Since the outcome of the Brexit referendum result in 2016, UK valuations have de-rated relative to regions such as the US. On a P/E basis, UK shares are cheaper compared to their American counterparts than at any time since the creation of the FTSE 100 with previous troughs followed by sustained outperformance, such witnessed after the Global Financial Crisis or the bursting of the dotcom bubble.

The plethora of M&A deals is a clear signal that people are beginning to take advantage of the opportunity in the UK. For activist investors, private equity and corporate buyers, the UK represents a kind of carry trade, with cheap money raised to buy undervalued companies.

Money waiting on the sidelines

If sentiment towards the UK does start to shift more widely, there is plenty of capital ready to flow back into UK shares.
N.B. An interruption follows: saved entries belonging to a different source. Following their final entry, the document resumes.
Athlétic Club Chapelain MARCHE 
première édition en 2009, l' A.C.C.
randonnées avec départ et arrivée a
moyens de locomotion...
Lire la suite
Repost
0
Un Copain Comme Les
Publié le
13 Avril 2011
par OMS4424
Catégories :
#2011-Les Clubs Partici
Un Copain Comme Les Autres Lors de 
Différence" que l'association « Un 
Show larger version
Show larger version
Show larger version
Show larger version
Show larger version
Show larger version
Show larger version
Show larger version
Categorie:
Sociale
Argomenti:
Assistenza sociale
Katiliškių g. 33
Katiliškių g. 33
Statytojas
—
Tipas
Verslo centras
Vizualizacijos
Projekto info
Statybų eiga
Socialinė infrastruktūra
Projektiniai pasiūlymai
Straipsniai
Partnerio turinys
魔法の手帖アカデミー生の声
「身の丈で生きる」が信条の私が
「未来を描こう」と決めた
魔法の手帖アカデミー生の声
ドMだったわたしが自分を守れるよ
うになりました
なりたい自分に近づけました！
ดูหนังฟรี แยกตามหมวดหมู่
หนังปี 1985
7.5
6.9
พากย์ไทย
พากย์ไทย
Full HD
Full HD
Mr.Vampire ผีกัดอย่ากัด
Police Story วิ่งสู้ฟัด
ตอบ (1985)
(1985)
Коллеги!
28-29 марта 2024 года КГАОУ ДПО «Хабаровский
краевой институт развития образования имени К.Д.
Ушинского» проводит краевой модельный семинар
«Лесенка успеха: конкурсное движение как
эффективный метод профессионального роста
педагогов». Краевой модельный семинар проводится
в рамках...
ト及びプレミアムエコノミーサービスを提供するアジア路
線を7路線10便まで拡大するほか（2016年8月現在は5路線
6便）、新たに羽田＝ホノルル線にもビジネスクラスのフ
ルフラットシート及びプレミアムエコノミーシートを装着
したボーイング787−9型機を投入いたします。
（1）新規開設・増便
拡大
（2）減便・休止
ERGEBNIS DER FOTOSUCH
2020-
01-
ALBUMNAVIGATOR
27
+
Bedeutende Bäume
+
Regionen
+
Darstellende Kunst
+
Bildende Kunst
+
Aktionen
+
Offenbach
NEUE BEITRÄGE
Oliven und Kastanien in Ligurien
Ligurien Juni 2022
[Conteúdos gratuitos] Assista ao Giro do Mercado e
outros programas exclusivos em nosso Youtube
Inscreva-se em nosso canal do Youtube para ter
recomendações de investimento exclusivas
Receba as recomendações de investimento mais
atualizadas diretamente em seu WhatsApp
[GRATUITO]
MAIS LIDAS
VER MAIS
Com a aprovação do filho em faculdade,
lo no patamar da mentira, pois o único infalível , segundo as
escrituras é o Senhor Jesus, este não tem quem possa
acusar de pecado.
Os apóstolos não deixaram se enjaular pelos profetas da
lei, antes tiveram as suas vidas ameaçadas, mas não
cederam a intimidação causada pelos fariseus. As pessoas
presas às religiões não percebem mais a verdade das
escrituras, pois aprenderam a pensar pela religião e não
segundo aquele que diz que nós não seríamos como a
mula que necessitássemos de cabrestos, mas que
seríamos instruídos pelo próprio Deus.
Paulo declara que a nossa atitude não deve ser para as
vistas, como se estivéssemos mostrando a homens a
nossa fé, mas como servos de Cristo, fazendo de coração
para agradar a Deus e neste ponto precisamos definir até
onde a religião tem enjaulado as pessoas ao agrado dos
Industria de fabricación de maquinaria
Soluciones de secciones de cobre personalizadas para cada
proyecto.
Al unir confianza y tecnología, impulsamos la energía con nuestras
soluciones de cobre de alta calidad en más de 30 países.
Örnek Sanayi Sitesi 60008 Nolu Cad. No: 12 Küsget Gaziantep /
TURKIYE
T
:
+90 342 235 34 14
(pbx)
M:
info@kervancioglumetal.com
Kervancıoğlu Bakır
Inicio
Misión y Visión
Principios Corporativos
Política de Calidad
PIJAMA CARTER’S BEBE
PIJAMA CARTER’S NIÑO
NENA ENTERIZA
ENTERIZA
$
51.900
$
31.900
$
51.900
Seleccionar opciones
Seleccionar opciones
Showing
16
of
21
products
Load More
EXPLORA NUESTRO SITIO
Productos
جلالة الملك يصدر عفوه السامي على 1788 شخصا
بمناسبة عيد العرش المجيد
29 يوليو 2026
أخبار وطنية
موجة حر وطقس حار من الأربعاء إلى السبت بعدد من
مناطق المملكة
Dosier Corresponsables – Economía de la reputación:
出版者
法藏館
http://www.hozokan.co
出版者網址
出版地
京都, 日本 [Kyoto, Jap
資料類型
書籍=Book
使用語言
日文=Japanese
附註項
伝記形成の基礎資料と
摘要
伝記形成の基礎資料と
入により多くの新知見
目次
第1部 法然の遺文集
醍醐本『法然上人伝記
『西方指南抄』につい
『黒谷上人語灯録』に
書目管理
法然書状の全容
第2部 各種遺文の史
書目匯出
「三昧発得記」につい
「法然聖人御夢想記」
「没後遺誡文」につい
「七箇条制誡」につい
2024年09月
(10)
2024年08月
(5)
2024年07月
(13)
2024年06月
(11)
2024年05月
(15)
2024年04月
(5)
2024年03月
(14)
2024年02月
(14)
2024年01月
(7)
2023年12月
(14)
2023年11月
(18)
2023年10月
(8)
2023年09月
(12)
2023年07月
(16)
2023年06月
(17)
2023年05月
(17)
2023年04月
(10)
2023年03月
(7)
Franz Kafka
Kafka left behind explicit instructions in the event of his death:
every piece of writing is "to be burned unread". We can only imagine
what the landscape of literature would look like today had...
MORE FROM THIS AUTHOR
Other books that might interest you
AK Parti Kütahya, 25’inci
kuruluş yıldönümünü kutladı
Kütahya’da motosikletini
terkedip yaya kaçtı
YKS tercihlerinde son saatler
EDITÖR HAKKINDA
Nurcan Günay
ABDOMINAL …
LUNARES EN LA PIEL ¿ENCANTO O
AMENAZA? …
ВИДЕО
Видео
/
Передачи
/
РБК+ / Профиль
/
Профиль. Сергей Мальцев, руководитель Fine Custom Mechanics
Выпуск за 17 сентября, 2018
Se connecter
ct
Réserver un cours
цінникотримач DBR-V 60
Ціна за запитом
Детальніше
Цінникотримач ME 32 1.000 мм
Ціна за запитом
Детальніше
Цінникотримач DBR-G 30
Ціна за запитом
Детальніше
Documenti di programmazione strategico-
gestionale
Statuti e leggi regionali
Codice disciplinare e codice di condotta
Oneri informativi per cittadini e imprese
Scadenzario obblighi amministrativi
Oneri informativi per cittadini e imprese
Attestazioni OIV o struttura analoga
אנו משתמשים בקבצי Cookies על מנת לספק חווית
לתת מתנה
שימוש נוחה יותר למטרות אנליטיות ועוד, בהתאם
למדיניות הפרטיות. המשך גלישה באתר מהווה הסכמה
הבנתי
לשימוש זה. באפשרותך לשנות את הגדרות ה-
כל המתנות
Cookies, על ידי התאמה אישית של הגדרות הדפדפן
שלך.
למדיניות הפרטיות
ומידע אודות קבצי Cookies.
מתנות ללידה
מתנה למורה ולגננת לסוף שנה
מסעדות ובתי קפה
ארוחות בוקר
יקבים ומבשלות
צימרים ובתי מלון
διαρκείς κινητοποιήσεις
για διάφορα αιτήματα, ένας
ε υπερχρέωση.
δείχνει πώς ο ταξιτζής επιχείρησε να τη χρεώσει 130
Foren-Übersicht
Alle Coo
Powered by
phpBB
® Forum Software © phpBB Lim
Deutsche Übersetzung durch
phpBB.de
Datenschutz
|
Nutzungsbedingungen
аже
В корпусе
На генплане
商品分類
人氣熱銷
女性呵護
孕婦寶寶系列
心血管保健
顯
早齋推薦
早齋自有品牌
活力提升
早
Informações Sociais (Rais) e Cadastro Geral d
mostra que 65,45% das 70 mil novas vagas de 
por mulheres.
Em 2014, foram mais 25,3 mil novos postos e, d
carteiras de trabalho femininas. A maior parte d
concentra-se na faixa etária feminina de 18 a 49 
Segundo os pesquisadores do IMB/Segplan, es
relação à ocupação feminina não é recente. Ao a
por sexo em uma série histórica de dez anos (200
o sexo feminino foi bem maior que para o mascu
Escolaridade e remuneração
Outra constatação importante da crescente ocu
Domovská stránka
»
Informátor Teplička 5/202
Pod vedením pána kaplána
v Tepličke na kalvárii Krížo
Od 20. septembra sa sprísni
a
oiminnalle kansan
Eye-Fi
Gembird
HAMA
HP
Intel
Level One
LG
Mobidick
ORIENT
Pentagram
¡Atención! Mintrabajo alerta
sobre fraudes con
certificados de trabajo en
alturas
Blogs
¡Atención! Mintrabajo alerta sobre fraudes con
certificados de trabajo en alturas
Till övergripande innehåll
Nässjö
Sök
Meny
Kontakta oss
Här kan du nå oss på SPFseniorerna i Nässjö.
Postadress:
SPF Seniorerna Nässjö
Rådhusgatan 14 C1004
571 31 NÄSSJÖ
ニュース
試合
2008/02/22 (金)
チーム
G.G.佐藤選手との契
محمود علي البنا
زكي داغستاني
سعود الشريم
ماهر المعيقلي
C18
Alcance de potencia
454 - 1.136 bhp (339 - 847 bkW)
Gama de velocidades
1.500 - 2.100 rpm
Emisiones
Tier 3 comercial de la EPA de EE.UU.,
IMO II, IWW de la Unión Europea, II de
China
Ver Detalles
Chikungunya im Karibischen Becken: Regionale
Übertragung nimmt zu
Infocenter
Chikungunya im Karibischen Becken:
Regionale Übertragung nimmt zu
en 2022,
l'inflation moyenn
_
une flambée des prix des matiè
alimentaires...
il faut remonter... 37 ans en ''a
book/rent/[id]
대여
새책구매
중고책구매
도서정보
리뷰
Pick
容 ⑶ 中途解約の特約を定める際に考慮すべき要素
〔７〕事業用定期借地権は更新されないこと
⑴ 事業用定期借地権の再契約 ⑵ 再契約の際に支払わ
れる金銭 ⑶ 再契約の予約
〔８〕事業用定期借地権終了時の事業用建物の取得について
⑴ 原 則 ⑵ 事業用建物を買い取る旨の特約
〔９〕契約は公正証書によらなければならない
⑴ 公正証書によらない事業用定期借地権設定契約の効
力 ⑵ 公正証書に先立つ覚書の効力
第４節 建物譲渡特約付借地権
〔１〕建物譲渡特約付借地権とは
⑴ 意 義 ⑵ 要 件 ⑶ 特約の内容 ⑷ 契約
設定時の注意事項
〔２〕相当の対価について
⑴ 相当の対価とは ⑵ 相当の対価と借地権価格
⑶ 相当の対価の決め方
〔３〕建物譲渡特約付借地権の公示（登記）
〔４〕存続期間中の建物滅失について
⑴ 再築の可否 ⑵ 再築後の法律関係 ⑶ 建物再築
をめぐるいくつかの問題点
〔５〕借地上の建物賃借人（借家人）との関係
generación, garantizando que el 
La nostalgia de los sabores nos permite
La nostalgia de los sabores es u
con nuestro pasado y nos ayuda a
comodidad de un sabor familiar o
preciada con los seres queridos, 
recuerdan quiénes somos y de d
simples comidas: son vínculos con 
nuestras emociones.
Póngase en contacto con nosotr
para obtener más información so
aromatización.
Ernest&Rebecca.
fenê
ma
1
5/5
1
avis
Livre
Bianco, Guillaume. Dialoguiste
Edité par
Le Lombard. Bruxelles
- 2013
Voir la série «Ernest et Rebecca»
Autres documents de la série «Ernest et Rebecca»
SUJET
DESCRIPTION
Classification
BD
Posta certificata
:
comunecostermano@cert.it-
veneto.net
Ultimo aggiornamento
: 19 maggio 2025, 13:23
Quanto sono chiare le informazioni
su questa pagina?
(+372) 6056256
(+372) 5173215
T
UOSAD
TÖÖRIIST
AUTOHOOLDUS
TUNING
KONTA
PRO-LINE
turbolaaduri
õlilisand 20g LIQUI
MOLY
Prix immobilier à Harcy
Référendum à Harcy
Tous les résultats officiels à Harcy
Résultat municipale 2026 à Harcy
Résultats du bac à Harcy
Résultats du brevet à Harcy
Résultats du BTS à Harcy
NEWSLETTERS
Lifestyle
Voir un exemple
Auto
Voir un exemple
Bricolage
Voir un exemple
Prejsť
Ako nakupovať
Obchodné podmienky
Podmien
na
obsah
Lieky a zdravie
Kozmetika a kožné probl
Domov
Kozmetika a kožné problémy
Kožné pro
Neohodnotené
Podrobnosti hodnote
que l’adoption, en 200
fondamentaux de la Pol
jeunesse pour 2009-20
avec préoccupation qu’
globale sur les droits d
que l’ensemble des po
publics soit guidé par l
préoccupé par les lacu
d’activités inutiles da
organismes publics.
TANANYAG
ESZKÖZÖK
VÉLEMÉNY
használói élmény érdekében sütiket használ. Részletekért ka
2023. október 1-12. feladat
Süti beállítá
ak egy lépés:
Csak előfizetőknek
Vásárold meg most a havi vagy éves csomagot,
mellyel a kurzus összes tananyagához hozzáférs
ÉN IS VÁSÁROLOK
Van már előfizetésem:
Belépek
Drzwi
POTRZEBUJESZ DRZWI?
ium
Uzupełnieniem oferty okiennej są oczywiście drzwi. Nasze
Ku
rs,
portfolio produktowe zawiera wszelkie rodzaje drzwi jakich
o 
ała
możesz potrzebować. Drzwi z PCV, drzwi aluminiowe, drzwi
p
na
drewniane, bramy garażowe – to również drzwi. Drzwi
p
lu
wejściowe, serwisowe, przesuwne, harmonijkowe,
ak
A Bank of America Merrill Lynch survey in July 2019 said 23% of global investors were underweight UK equities, despite the clear valuation opportunity at that time.3  Since this date, the UK market has become comparatively cheaper and ownership has declined further.

Today, UK equities face two near-term catalysts for outperformance – a deal with the EU and a vaccine rollout which would provide clarity on when leisure venues like pubs or restaurants can begin operating more normally. Once this happens, far more investors will want a piece of the UK, driving up the market in the process and creating a virtuous circle as investors start to allocate back to the UK. As the old saying goes, there’s nothing like price to improve sentiment.

How long will UK equities remain cheap?

We don’t expect this valuation discrepancy to last forever. Equity strategists are starting to take note of the M&A activity, together with the valuation anomaly. While many investors may still be wary on the UK, we remain excited about the opportunity set available, particularly given the additional benefits of world leading corporate governance, dependable contract law and title law and company management teams that are permanently accessible.